MPI errors Centos 7.3


Click here for full thread
Clicked A Few Times
Trying to get NWChem 6.6 working on our HPC Grid running Centos 7.3.

Tried both OpenMPI and MPICH 3.0 as supplied via the Centos distribution. I can get both to compile, but they die during runtime with the following results:

Openmpi:
2:ga_iter_lsolve: dgesv failed:Received an Error in Communication


MPI_ABORT was invoked on rank 2 in communicator MPI COMMUNICATOR 3 DUP FROM 0
with errorcode 0.

NOTE: invoking MPI_ABORT causes Open MPI to kill all MPI processes.
You may or may not see output from other processes, depending on
exactly when Open MPI kills them.




MPICH:
0:geom_binvr: dsyev failed:Received an Error in Communication
application called MPI_Abort(comm=0x84000004, 0) - process 0


I've run multiple MPI test suites and as far as I can tell the core OpenMPI and MPICH infrastructures are working properly within the HPC Grid environment.


OpenMPI version compiled with:
export NWCHEM_TARGET=LINUX64
export NWCHEM_MODULES=all
export NWCHEM_TOP=/mnt/research/deej/src/nwchem/6.6/nwchem-6.6

export USE_NOFSCHECK=TRUE
export USE_NOIO=TRUE

export ARMCI_NETWORK=MPI_TS
export LARGE_FILES=TRUE
export MRCC_THEORY=TRUE
export LIB_DEFINES=-DDFLT_TOT_MEM=1677721600

export USE_PYTHONCONFIG=y
export PYTHONHOME=/usr
export PYTHONVERSION=2.7
export USE_PYTHON64=y
export PYTHONLIBTYPE=so

export BLASOPT="-L/usr/lib64/atlas -llapack -lf77blas -latlas"
export HAS_BLAS=y

export SCALAPACK="-L/usr/lib64/openmpi/lib -lscalapack -lmpiblacs"
export SCALAPACK_LIBS="-L/usr/lib64/openmpi/lib -lscalapack -lmpiblacs"
export USE_SCALAPACK=y

export PATH=/usr/lib64/openmpi/bin:$PATH
export LD_LIBRARY_PATH=/usr/lib64/openmpi/lib/:$LD_LIBRARY_PATH
export USE_MPI=y
export USE_MPIF=y
export USE_MPIF4=y
export MPI_LOC=/usr/lib64/openmpi
export MPI_LIB=/usr/lib64/openmpi/lib
export MPI_INCLUDE=/usr/include/openmpi-x86_64
export LIBMPI="-pthread -m64 -I/usr/lib64/openmpi/lib -Wl,-rpath -Wl,/usr/lib64/openmpi/lib -Wl,--enable-new-dtags -L/usr/lib64/openmpi/lib -lmpi_usempi -lmpi_mpifh -lmpi"

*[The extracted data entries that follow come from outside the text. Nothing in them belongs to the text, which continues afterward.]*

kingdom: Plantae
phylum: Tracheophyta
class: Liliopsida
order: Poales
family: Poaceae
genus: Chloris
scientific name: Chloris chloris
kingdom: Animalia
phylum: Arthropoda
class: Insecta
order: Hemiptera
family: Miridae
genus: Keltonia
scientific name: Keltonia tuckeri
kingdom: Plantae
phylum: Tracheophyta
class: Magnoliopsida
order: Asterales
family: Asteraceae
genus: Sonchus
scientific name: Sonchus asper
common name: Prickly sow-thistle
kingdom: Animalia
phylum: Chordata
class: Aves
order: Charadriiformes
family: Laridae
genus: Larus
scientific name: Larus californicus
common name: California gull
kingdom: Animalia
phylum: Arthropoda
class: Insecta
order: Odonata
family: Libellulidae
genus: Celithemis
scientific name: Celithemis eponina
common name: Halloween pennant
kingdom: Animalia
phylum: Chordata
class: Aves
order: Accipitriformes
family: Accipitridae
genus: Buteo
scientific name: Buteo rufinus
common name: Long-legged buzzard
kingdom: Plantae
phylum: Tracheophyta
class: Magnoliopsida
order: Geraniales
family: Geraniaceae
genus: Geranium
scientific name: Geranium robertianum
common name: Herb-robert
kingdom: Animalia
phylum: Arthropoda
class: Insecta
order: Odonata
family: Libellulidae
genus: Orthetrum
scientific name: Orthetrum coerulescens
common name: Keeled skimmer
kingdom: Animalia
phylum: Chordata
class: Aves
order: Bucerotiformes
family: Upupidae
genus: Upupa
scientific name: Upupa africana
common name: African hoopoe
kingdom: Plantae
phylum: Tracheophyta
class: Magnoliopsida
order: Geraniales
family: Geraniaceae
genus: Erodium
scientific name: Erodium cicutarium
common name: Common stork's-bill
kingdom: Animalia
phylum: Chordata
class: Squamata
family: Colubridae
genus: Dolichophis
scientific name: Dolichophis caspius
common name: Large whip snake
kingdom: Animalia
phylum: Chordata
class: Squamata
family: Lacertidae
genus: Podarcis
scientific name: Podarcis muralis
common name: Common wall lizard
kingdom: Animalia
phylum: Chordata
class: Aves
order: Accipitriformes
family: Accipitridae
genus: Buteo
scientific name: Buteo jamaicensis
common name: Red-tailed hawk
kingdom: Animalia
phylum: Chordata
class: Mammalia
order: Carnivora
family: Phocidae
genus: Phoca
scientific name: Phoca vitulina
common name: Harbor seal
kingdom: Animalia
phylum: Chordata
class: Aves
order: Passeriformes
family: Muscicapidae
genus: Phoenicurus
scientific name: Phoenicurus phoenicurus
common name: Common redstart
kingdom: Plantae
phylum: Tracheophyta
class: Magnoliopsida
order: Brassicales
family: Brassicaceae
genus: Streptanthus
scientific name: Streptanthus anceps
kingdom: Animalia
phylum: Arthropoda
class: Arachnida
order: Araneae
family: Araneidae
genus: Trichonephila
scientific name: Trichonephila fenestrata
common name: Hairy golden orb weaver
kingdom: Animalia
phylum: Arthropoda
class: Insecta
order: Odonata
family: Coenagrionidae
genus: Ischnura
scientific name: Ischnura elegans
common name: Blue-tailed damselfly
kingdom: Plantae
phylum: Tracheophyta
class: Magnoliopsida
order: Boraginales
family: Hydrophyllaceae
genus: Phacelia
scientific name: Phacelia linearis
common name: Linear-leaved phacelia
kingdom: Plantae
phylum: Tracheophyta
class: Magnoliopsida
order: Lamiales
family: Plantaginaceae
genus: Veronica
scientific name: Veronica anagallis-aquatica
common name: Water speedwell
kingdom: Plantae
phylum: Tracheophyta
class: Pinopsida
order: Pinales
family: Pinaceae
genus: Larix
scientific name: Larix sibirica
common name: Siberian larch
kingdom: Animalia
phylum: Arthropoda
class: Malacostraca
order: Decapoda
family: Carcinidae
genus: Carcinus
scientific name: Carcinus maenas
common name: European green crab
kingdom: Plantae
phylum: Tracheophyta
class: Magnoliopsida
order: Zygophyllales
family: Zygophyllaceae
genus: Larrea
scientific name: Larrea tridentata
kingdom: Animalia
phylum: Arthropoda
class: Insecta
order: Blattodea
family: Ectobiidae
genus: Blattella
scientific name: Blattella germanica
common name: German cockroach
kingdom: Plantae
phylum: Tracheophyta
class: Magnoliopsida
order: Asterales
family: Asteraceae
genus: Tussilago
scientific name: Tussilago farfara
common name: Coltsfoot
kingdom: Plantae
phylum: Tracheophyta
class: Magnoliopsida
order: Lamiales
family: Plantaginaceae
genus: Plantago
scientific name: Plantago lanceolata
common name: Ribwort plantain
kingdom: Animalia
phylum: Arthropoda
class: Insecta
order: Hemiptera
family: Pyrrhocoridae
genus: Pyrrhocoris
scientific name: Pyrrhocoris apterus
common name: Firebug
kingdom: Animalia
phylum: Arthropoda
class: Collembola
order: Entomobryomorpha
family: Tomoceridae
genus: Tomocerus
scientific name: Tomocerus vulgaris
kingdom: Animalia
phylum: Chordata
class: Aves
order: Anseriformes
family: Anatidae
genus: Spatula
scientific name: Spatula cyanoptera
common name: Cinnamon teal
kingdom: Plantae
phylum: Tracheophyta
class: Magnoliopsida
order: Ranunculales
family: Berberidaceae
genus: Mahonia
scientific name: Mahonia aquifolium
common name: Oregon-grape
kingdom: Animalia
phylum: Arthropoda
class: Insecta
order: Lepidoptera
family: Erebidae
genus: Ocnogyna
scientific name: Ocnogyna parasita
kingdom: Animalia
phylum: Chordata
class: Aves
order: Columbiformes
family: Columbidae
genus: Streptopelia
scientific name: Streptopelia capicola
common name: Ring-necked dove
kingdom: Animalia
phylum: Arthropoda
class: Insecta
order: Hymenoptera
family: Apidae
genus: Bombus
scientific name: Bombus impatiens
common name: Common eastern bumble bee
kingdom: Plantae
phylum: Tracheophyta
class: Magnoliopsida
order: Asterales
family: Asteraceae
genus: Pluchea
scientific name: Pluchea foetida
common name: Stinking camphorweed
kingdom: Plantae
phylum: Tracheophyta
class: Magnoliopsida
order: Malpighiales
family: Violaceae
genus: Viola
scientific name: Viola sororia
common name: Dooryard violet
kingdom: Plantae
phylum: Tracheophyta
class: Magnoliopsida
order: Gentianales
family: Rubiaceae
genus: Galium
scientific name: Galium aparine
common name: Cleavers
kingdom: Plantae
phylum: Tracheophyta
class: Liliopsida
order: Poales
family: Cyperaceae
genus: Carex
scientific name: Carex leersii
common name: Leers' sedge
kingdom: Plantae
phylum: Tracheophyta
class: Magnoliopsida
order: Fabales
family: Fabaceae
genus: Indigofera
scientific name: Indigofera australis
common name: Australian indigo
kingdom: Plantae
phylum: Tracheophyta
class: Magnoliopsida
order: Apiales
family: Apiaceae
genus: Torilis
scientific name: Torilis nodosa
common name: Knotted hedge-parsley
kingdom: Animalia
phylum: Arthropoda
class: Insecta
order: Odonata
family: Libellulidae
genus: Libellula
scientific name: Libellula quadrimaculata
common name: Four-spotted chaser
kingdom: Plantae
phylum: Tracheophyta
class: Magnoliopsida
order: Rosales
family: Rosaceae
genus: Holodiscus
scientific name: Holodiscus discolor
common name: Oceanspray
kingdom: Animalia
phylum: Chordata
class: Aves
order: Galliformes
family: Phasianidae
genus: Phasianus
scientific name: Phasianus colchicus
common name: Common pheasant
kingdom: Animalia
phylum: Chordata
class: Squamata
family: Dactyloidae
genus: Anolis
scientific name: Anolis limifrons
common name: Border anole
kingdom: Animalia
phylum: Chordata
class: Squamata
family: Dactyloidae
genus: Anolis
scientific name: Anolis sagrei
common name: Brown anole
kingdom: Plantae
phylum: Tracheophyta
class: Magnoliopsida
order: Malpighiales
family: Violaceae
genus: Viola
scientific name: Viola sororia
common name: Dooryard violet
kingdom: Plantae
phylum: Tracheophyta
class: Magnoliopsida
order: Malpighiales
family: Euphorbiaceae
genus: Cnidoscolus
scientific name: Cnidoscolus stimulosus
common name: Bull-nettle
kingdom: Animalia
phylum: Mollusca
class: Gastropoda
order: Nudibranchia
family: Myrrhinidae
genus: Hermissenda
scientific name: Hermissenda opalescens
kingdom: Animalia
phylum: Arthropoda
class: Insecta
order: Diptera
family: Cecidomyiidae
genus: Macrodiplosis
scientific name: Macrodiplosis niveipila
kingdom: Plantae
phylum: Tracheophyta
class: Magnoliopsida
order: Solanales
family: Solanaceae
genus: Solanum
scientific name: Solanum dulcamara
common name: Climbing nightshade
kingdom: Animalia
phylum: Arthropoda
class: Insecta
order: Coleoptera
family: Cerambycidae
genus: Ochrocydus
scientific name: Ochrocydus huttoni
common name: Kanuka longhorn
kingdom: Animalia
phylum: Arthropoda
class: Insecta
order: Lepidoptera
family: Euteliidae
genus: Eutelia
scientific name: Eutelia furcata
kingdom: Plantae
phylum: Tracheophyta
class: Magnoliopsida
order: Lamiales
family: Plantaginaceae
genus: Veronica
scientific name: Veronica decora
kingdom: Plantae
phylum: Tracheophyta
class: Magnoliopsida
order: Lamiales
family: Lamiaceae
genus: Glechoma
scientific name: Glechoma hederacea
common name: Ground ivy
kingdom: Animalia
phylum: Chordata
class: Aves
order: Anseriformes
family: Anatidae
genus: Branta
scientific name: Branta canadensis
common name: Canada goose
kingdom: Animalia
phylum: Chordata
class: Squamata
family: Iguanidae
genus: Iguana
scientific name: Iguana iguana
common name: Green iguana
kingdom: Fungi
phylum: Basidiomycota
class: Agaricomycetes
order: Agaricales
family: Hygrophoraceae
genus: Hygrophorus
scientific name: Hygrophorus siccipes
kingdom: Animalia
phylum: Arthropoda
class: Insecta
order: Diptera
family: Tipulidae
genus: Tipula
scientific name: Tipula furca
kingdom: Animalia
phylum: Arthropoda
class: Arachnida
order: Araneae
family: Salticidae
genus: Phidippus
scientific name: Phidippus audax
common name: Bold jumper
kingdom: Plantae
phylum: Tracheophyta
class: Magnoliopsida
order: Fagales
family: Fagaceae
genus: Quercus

make FC=mpif90 CC=mpicc nwchem_config NWCHEM_MODULES="all python"
make FC=mpif90 CC=mpicc >& make.log



MPICH version compiled with:

export NWCHEM_TARGET=LINUX64
export NWCHEM_MODULES=all
export NWCHEM_TOP=/mnt/research/deej/src/nwchem/6.6/nwchem-6.6

export USE_NOFSCHECK=TRUE
export USE_NOIO=TRUE

export ARMCI_NETWORK=MPI_TS
export LARGE_FILES=TRUE
export MRCC_THEORY=TRUE
export LIB_DEFINES=-DDFLT_TOT_MEM=1677721600

export USE_PYTHONCONFIG=y
export PYTHONHOME=/usr
export PYTHONVERSION=2.7
export USE_PYTHON64=y
export PYTHONLIBTYPE=so

export BLASOPT="-L/usr/lib64/atlas -llapack -lf77blas -latlas"
export HAS_BLAS=y

export SCALAPACK="-L/usr/lib64/mpich/lib -lscalapack -lmpiblacs"
export SCALAPACK_LIBS="-L/usr/lib64/mpich/lib -lscalapack -lmpiblacs"
export USE_SCALAPACK=y

export PATH=/usr/lib64/mpich/bin:$PATH
export LD_LIBRARY_PATH=/usr/lib64/mpich/lib/:$LD_LIBRARY_PATH
export USE_MPI=y
export USE_MPIF=y
export USE_MPIF4=y
export MPI_LOC=/usr/lib64/mpich
export MPI_LIB=/usr/lib64/mpich/lib
export MPI_INCLUDE=/usr/include/mpich-x86_64
export LIBMPI="-lmpichf90 -lmpich -lopa -lmpl -lrt -lpthread"

make nwchem_config NWCHEM_MODULES="all python"
make FC=/usr/lib64/mpich/bin/mpif90 >& make.log


Any help would be greatly appreciated!